==== Passage ====

Here’s What It Takes To Make Your Airline Food Taste Good

Flying decreases the sense of taste by 30%.

The mouth’s sensitivity to salt, sweet, spicy, is altered in the pressurised cabin.

Poh Ling Yeow, the Masterchef series 1 runner-up, has just created a Nynoya chicken curry for Malaysia Airlines, says there are many variables to consider when making airline food.

And you would probably find the airline food too overpowering if tasted at a normal altitude.

Most airline catering facilities have a hyperbaric chamber, a pressurised room, so the chefs can taste their food in an atmosphere similar to that in an aircraft cabin.

Poh says she also has to take into account the logistical challenges in catering on mass.

“The food has to be quite robust because it is being handled quite a lot. Cooked, cooled down, reheated,” she says. “I thought a curry could handle that.”

==== Information shown ====

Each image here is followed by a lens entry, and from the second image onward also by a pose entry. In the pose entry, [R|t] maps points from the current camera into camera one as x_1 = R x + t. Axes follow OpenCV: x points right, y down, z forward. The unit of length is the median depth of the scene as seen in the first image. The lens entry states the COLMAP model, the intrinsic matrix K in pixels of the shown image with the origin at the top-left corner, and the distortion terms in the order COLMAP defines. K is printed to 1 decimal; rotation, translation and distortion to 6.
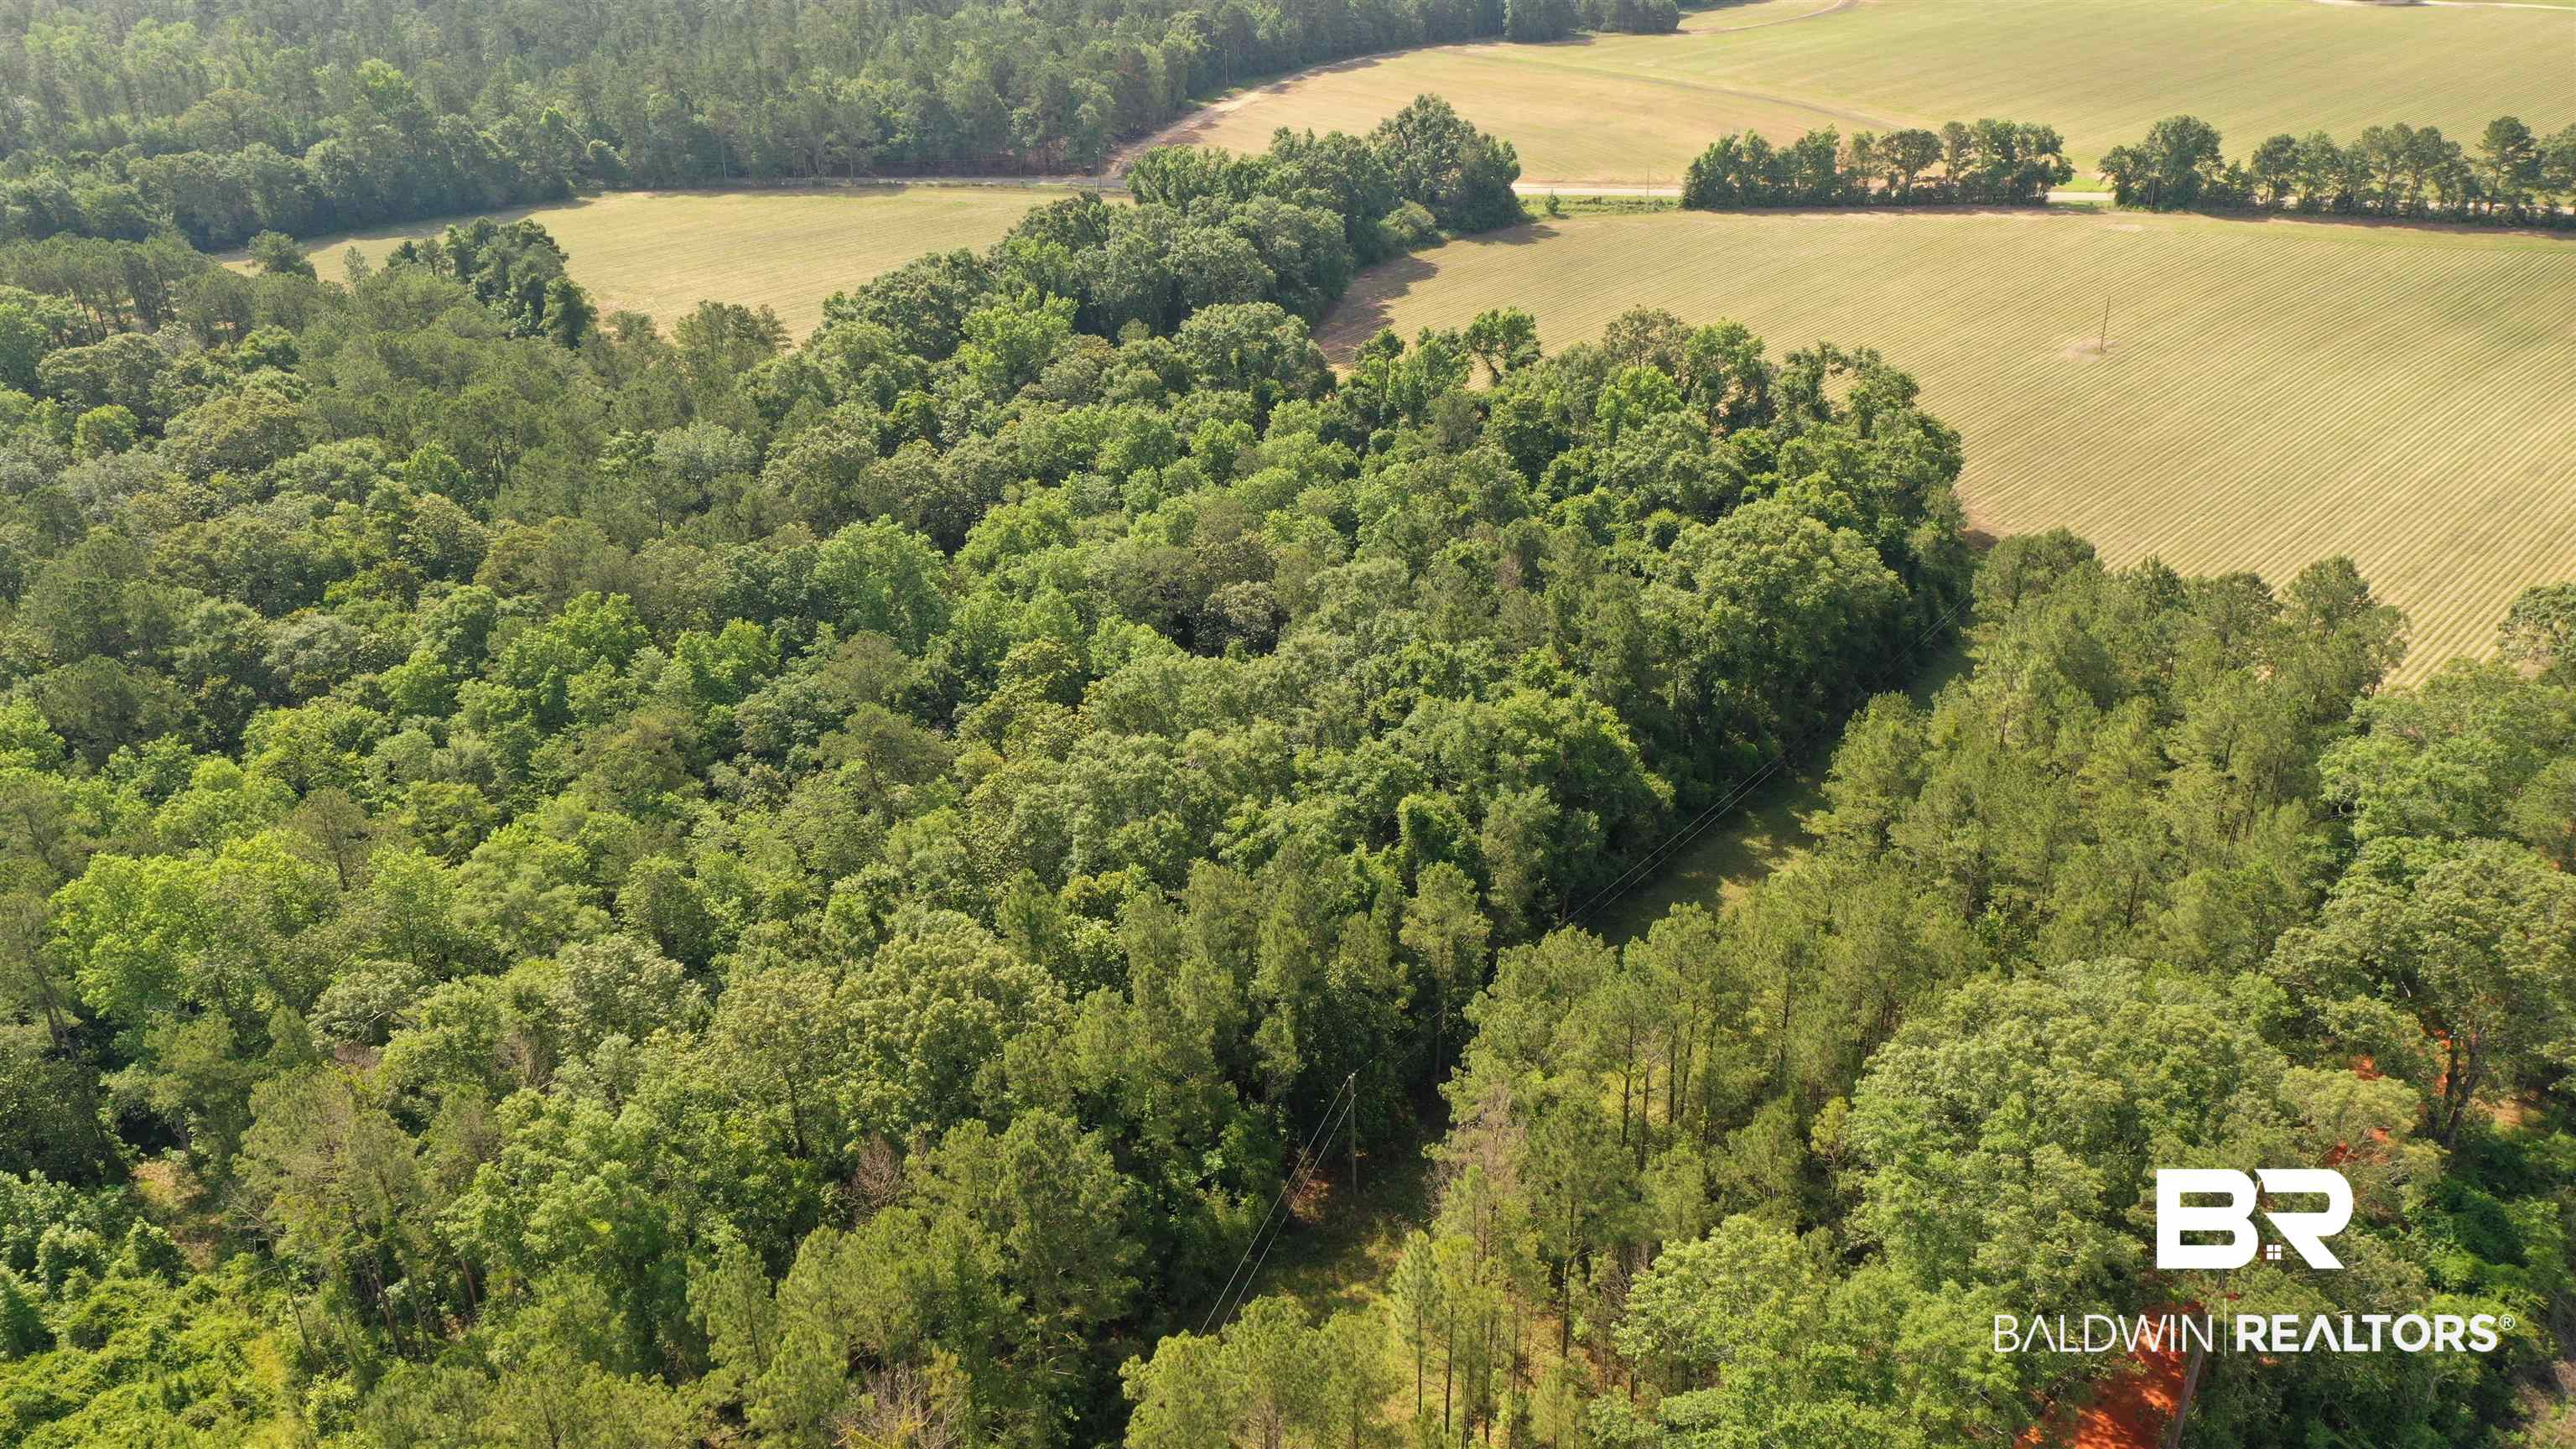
lens RADIAL K [[2028.7, 0, 1281.6], [0, 2028.7, 732.3], [0, 0, 1]] dist [0.029875, -0.014001]
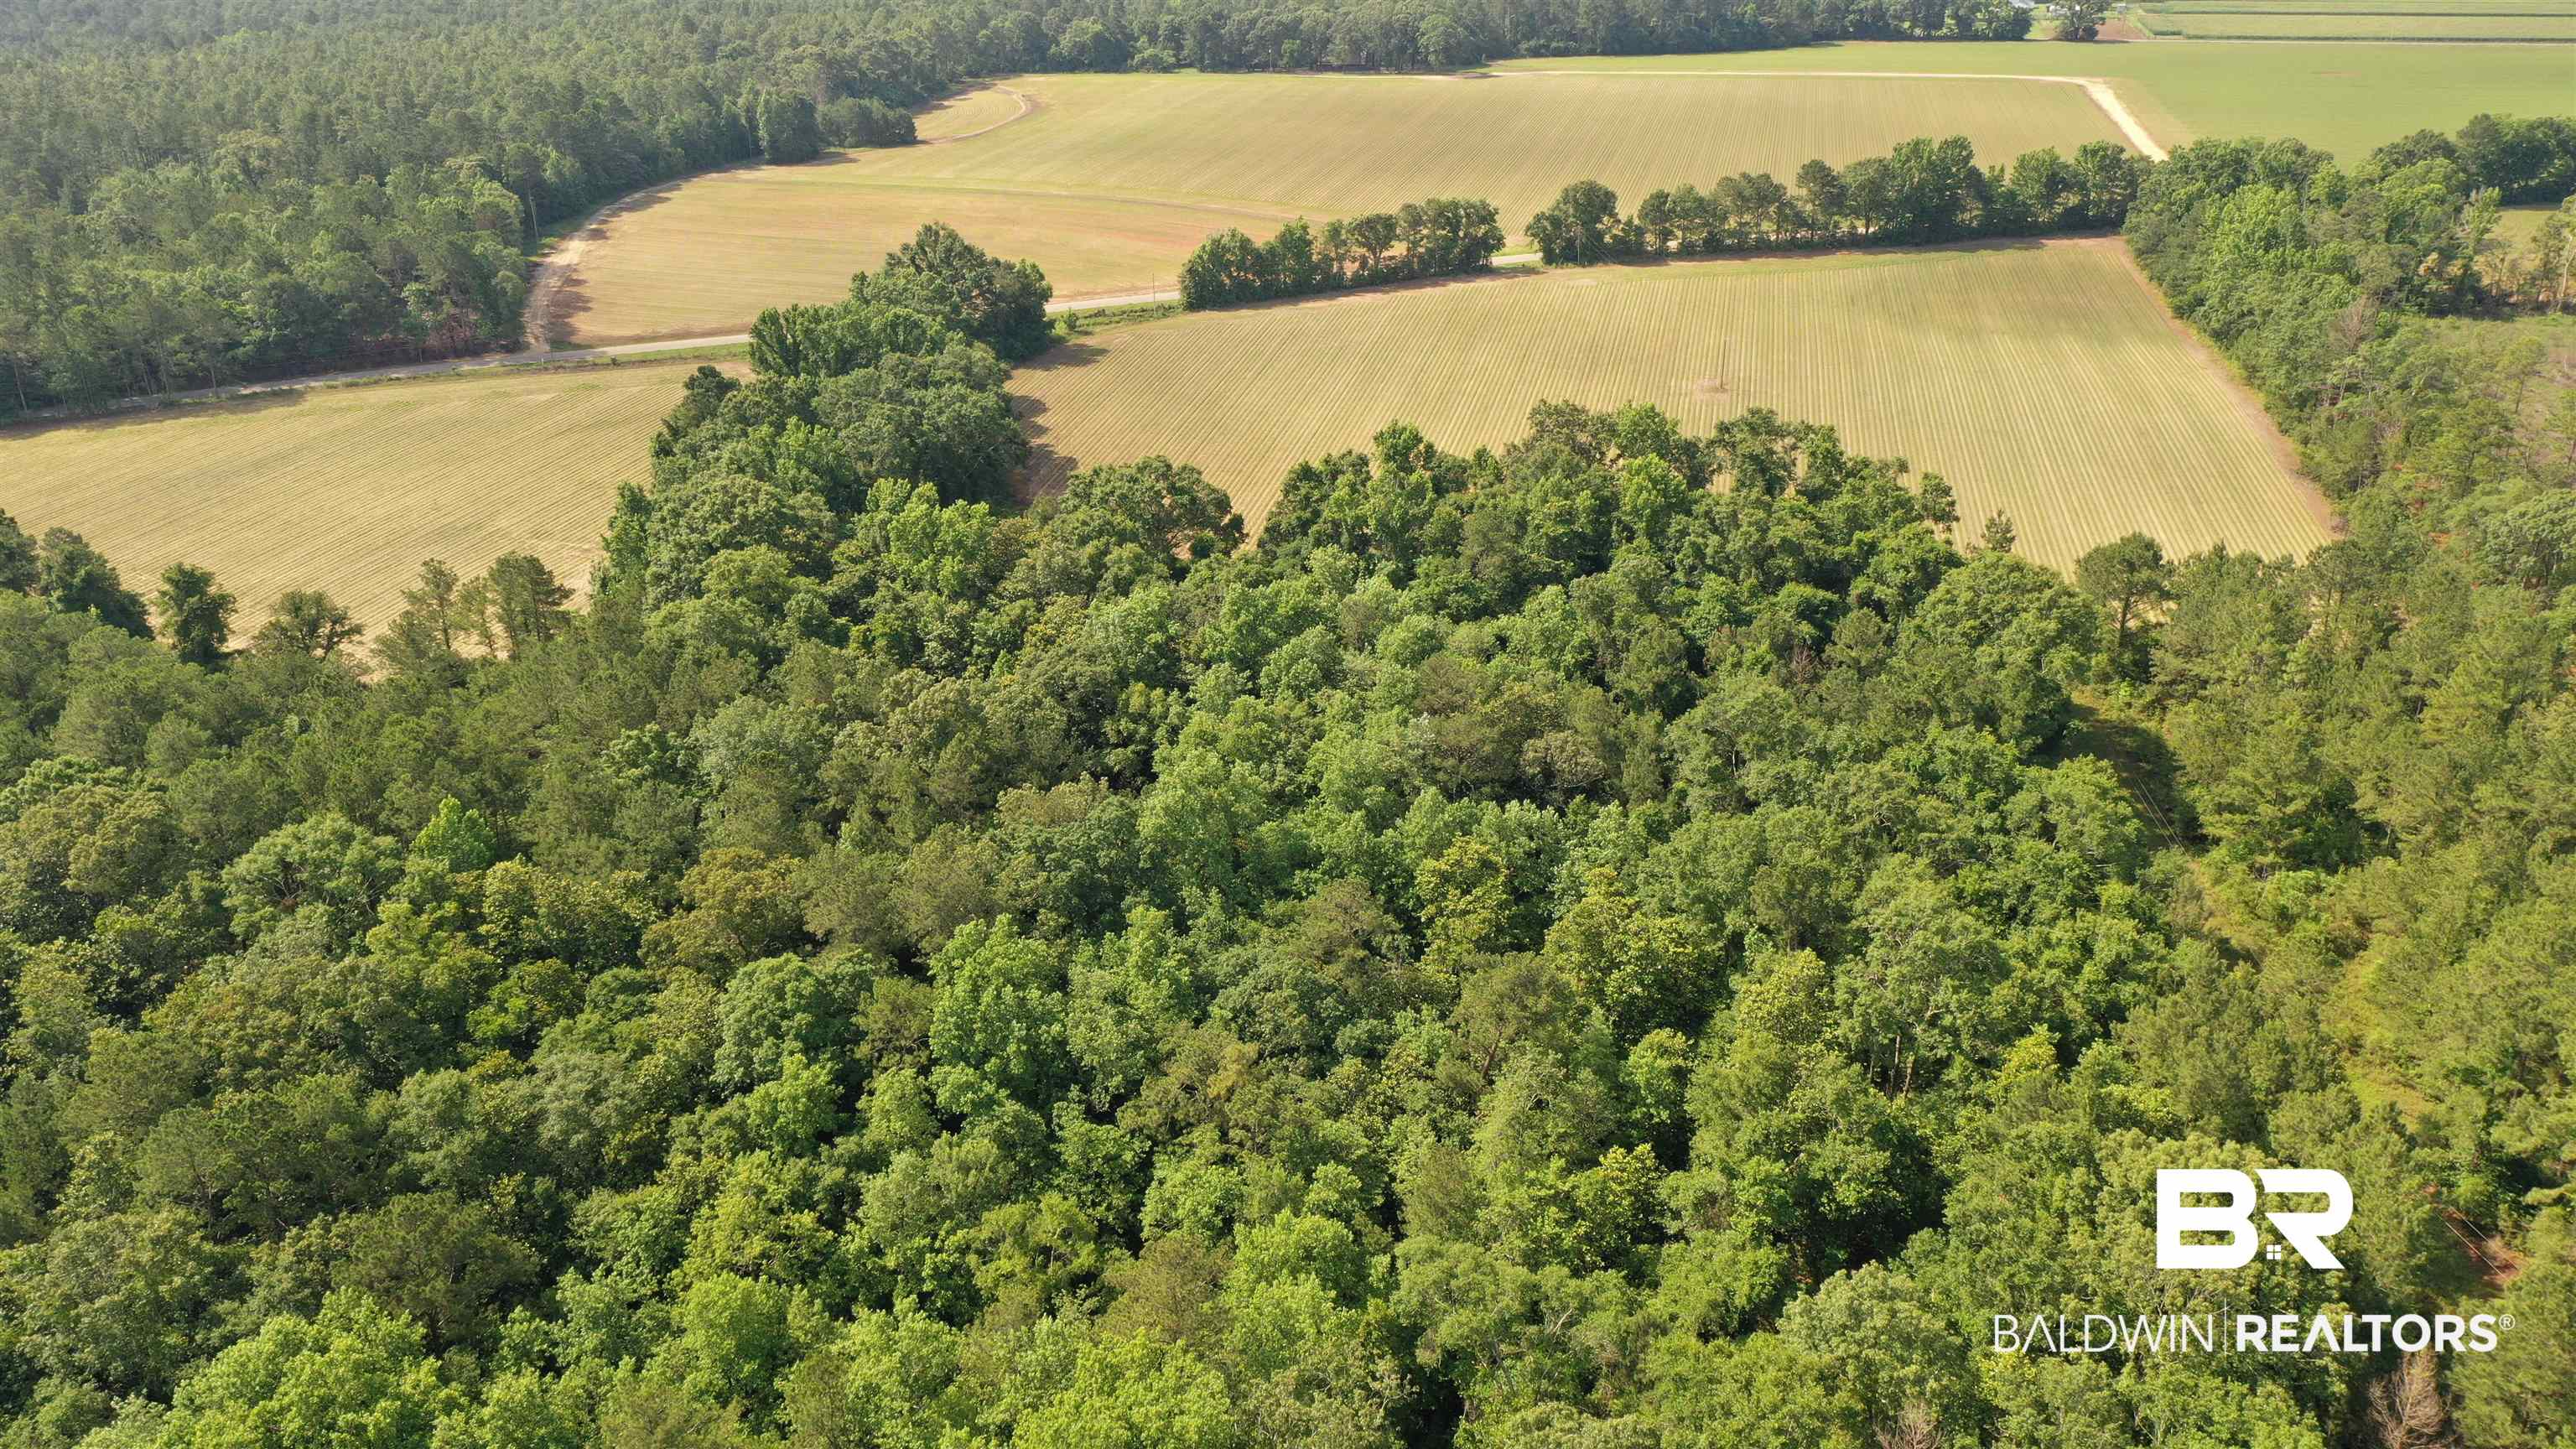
lens RADIAL K [[2028.7, 0, 1290.0], [0, 2028.7, 737.7], [0, 0, 1]] dist [0.029875, -0.014001]
pose [[0.850224, -0.215251, 0.480402, -0.569756], [0.235303, 0.971737, 0.018959, -0.118459], [-0.470905, 0.096921, 0.876844, 0.232166]]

====

▶ Assignment:
Can you write out the airline food article word for word, beginning at the words "Poh Ling Yeow, the" and stopping after "making airline food."? The material after the airline food article is separate from it.

▶ Written response:
Poh Ling Yeow, the Masterchef series 1 runner-up, has just created a Nynoya chicken curry for Malaysia Airlines, says there are many variables to consider when making airline food.